Canuck directors Emanuel Hoss-Desmarais and Stephen Dunn have won awards in the Tribeca Film Festival‘s juried world competitions.
Whitewash (pictured) director Hoss-Desmarais won the best new narrative director award. The accolade includes a $25,000 cash prize, $50,000 in post-production services from Company 3 and a work of art by Erik Parker entitled New Elands Bay.
The jurors in the best new narrative director competition were Naomi Foner, Tony Gilroy, Ari Graynor, Radha Mitchell and Stu Zicherman, who commented that, “Whitewash is funny, strange, emotionally honest, tense, pathetic, and ultimately haunting – a broad canvas for even the most experienced director to paint. It quickly became clear that we were in the hands of a filmmaker with the intelligence, imagination and bravery to carry off this very tricky piece of material. The taste and attention to detail required to deliver a story this unsettled and delicate is the work of a director – and a team – that this jury hopes will continue for many movies.”

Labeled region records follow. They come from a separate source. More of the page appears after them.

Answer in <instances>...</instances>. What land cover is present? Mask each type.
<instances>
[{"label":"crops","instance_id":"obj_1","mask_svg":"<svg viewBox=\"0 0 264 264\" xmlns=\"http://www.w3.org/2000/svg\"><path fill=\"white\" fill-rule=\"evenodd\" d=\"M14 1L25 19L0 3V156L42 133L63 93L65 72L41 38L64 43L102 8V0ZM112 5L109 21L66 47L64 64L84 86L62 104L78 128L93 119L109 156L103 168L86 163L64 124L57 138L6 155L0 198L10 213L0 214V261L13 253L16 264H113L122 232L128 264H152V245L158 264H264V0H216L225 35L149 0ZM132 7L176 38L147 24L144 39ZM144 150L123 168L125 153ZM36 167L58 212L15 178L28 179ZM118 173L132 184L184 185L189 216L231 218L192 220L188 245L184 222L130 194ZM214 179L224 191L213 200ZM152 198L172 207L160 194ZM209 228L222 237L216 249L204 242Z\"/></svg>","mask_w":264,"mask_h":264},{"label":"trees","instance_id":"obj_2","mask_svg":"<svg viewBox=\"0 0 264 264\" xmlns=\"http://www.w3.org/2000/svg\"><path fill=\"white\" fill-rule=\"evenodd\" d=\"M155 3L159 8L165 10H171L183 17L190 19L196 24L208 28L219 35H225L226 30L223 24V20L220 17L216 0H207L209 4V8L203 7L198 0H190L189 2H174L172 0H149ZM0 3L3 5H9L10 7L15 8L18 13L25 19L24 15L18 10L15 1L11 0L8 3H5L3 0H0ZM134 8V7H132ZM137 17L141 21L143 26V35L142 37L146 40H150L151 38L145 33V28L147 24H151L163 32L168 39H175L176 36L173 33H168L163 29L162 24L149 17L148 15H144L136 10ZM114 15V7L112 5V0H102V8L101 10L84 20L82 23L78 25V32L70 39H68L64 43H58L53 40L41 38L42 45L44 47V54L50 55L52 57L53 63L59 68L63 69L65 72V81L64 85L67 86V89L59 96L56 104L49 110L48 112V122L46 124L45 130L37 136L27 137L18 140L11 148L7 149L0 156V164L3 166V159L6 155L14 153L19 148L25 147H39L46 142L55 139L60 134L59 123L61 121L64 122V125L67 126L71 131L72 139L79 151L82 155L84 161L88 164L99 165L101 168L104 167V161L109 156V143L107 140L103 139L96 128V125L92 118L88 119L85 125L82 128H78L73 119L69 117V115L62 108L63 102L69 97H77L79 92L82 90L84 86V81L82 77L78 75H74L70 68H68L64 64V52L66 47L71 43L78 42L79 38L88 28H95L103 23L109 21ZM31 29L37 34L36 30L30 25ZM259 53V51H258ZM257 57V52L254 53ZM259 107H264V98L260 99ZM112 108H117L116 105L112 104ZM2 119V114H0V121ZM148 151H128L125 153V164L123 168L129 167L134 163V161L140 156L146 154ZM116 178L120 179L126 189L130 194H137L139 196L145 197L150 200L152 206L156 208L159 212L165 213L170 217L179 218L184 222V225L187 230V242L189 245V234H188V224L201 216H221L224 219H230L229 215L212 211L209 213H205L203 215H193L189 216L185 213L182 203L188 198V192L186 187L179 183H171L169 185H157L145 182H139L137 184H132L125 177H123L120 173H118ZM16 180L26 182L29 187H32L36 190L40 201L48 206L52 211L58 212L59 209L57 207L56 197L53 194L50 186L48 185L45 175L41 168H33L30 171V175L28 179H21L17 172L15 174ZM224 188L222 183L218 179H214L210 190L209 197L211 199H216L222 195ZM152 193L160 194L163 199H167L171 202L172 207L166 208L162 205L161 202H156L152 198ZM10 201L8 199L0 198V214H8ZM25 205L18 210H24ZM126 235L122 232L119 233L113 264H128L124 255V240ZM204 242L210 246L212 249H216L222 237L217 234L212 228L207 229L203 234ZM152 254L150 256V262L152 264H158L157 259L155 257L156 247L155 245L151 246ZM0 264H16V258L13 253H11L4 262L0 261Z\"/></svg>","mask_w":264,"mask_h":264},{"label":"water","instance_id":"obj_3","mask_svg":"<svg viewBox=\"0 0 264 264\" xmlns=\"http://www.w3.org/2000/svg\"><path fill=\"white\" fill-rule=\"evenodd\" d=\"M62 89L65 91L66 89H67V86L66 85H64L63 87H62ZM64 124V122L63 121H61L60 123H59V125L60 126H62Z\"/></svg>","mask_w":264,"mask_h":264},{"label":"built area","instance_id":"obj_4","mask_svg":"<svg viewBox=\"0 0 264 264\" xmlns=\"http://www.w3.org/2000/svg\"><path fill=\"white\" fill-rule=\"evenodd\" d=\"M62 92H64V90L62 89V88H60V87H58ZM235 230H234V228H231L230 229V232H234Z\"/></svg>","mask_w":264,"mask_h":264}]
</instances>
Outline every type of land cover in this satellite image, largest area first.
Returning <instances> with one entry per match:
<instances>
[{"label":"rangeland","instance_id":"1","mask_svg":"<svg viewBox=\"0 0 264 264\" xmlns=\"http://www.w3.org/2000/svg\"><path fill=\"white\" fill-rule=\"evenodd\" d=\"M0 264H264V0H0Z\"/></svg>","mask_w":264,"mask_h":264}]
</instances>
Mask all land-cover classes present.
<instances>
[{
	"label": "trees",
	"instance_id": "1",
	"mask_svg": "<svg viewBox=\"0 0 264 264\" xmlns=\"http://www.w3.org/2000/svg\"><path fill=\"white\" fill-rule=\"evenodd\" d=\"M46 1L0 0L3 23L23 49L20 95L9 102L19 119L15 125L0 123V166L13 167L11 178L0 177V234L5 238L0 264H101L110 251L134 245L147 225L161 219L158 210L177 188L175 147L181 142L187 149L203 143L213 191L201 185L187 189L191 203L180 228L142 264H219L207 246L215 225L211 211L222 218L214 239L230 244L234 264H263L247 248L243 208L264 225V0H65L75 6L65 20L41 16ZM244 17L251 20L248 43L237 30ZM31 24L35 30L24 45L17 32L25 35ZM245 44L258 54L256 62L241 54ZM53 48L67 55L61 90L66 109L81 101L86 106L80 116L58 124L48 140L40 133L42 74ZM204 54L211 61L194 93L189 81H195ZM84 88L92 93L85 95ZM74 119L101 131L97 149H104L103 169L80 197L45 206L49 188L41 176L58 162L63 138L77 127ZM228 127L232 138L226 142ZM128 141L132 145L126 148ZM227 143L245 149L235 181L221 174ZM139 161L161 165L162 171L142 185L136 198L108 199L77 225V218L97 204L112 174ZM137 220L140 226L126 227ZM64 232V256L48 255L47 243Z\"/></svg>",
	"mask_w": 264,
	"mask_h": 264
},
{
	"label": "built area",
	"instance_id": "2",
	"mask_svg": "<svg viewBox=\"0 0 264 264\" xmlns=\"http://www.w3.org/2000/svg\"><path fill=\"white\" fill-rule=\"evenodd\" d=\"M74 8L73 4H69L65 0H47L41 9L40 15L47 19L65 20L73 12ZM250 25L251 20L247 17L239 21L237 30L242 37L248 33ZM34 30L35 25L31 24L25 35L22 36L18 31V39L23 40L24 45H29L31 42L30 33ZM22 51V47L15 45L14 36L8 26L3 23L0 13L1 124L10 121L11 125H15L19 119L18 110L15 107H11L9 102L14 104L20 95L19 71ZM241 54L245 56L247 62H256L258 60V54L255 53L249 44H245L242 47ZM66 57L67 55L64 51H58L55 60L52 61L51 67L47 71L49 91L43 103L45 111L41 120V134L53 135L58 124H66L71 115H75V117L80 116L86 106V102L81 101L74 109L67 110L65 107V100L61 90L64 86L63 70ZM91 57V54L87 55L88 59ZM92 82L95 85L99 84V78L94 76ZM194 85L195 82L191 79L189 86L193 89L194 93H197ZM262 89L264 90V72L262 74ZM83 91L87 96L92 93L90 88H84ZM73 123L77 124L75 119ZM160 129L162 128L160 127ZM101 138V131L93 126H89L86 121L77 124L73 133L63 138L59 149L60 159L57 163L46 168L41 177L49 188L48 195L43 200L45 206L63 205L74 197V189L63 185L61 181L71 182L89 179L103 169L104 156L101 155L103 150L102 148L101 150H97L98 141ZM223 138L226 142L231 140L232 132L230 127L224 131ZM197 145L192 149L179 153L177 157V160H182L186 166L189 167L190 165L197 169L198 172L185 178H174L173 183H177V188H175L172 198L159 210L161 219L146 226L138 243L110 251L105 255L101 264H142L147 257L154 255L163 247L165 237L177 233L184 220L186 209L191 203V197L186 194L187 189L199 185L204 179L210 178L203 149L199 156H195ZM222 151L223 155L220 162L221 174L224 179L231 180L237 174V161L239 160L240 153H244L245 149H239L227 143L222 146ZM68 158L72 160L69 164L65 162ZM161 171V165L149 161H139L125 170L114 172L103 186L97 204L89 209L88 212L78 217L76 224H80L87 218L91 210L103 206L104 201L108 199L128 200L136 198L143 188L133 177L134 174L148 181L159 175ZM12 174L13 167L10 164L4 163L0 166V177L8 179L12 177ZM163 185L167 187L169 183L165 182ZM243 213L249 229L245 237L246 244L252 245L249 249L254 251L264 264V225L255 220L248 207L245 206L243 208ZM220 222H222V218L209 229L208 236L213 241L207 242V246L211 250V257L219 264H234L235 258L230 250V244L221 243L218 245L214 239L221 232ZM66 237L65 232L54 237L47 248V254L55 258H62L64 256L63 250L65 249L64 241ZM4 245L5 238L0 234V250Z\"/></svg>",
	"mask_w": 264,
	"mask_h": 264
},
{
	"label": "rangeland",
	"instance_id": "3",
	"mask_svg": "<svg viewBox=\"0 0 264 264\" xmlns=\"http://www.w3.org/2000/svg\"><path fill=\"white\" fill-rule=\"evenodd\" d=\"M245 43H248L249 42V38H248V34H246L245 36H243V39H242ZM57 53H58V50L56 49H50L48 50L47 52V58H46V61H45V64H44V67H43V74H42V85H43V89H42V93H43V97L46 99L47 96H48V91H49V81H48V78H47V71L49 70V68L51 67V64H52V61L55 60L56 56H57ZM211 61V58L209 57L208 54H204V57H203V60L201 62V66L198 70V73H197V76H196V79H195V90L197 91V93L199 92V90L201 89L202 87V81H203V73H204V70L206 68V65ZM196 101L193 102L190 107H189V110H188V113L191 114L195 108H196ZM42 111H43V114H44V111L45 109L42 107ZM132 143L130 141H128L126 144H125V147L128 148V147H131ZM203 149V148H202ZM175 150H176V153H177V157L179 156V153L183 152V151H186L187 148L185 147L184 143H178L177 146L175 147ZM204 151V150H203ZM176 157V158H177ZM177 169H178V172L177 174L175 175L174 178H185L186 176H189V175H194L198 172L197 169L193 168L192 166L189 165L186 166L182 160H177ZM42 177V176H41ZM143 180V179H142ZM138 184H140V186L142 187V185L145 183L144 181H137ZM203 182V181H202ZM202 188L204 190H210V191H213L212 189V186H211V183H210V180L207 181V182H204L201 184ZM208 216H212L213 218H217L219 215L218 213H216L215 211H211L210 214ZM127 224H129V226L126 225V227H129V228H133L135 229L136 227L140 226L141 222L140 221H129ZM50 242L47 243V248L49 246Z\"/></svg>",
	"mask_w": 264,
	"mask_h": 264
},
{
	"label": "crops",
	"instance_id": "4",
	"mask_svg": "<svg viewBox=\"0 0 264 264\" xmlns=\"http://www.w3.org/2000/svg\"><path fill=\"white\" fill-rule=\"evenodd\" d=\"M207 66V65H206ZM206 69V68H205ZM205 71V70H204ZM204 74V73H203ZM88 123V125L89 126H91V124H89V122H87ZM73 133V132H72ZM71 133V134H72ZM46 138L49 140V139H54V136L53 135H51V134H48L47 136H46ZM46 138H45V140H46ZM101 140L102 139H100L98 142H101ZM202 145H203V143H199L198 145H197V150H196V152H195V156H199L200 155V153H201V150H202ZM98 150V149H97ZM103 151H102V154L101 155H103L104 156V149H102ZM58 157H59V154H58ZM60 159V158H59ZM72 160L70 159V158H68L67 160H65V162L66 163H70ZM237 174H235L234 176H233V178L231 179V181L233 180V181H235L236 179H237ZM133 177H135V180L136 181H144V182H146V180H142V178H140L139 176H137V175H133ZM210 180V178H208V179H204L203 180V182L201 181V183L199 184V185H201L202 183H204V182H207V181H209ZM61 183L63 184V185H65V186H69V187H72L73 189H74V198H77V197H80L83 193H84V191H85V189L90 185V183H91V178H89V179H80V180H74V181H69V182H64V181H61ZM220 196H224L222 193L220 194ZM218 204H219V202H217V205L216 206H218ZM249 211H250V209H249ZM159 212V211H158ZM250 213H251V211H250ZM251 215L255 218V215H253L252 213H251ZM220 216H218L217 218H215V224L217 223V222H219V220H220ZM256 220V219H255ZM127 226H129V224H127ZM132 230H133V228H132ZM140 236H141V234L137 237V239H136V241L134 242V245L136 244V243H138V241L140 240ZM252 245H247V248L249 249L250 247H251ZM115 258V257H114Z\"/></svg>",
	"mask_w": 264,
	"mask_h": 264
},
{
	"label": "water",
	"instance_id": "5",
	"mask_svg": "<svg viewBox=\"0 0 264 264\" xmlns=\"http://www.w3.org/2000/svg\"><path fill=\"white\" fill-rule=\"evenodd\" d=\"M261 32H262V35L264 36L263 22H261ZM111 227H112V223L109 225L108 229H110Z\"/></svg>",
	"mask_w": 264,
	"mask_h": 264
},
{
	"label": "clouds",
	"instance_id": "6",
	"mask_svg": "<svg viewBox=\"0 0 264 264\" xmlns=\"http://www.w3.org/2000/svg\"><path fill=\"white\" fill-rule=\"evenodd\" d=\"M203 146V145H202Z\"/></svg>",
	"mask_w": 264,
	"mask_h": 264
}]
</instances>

Quebec-filmed black comedy Whitewash is about a man trying to survive the harsh Canadian winter and whose meeting with a stranger leads to an accidental death. The film stars Thomas Haden Church and Marc Labrèche.
Hoss-Desmarais and Marc Tulin wrote the script, produced by Montreal’s micro_scope.
The prizes for first-time narrative and doc directors were selected from a pool of 24 feature films.
Stephen Dunn won the student visionary award in the documentary and student short competition for Life Doesn’t Frighten Me. Dunn receives art award Platonic Haircut by Dustin Yellen.
The student visionary award was selected out of five films.
The Tribeca Film Festival runs through Apr. 28 in New York.